Piper J M, Field N T, Higby K, Elliott B D, Langer O
Department of Obstetrics and Gynecology, University of Texas Health Science Center at San Antonio, USA.
J Reprod Med. 1996 Oct;41(10):761-6.
To test the hypothesis that in normotensive pregnancies decreased maternal glucose response leads to relative fetal hypoglycemia and hypoinsulinemia, which result in delayed fetal growth.
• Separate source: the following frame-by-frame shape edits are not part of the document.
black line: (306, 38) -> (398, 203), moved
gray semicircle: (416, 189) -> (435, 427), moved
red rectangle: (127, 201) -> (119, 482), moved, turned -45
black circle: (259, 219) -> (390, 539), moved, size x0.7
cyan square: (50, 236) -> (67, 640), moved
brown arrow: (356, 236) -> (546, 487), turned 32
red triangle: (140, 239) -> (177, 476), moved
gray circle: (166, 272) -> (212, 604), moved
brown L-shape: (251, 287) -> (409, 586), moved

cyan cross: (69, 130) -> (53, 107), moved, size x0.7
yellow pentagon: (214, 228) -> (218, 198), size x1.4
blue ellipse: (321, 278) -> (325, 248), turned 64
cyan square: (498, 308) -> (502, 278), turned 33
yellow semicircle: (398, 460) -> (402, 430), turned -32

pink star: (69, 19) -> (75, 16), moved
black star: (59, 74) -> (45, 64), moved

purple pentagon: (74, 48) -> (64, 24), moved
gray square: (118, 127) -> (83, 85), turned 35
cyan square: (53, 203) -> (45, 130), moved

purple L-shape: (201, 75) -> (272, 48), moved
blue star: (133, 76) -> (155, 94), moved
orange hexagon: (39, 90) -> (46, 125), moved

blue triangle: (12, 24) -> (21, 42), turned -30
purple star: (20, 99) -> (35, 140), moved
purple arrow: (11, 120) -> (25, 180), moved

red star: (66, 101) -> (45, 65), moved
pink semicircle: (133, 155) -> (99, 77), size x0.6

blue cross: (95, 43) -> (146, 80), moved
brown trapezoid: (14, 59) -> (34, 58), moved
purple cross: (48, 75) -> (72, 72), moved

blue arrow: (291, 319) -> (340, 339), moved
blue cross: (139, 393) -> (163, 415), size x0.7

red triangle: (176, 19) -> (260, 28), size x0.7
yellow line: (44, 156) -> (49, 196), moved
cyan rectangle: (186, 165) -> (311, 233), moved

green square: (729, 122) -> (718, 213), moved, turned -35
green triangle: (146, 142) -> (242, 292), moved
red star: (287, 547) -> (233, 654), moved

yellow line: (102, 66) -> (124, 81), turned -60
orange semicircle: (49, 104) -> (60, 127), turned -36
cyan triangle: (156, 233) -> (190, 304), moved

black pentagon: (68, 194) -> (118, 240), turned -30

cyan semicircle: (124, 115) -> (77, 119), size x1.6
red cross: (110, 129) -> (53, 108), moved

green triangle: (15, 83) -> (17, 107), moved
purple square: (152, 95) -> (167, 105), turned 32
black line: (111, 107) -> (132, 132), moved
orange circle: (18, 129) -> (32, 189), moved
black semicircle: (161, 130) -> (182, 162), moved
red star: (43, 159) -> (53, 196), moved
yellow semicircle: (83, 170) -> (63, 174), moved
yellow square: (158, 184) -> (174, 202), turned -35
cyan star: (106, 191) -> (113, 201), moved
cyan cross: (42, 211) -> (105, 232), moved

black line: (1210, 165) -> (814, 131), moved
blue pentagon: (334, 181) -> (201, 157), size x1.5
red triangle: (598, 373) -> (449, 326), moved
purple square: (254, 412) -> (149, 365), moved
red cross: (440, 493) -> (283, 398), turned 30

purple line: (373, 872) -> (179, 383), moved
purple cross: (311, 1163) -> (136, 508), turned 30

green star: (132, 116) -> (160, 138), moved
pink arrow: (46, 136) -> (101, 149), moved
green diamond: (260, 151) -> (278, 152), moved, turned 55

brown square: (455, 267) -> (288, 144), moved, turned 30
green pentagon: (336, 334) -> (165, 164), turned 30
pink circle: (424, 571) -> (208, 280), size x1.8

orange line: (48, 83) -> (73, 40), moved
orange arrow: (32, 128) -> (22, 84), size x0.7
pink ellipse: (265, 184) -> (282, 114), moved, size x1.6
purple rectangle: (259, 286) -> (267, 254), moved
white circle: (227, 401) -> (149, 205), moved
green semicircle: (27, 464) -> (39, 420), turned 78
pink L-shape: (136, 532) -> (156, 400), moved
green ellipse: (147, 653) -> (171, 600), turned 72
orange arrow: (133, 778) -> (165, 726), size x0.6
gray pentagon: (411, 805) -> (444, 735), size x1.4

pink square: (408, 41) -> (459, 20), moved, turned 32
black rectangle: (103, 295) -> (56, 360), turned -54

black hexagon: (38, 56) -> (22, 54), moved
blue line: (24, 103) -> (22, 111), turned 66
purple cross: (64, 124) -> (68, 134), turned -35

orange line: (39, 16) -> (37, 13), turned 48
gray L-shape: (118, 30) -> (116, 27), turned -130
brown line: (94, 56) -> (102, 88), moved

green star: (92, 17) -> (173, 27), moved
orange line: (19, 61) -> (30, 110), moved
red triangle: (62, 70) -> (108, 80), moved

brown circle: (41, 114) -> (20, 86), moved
We enrolled patients with and without risk factors for growth retardation. Each underwent an oral glucose tolerance test with both glucose and insulin evaluation. Cord blood was obtained for glucose and insulin evaluation.
The normotensive pregnancies at risk had lower maternal glucose levels (index, 91 vs. 116 mg/dL; P < .05), a trend toward lower maternal insulin levels (index, 398 vs. 483 muIU/mL; P = NS) and normal maternal insulin/glucose ratios. We found no differences, however, in the fetal metabolic parameters (glucose 83 vs. 78 mg/dL, insulin 17 vs. 24 muIU/mL; P = NS).
Maternal glucose metabolism is altered in nonhypertensive pregnancies, with a risk of delayed fetal growth; however, the fetal glucose response may remain normal in the face of fetal growth retardation.
检验以下假设,即在血压正常的妊娠中,母体葡萄糖反应降低会导致相对的胎儿低血糖和低胰岛素血症,进而导致胎儿生长迟缓。
我们纳入了有和没有生长迟缓风险因素的患者。每位患者都接受了口服葡萄糖耐量试验,并评估了葡萄糖和胰岛素水平。采集脐带血用于评估葡萄糖和胰岛素水平。
有风险的血压正常妊娠的母体葡萄糖水平较低(指数分别为91和116mg/dL;P<.05),母体胰岛素水平有降低趋势(指数分别为398和483mU/mL;P=无显著性差异),且母体胰岛素/葡萄糖比值正常。然而,我们发现胎儿代谢参数并无差异(葡萄糖分别为83和78mg/dL,胰岛素分别为17和24mU/mL;P=无显著性差异)。
在非高血压妊娠中,母体葡萄糖代谢发生改变,存在胎儿生长迟缓的风险;然而,面对胎儿生长迟缓,胎儿的葡萄糖反应可能仍保持正常。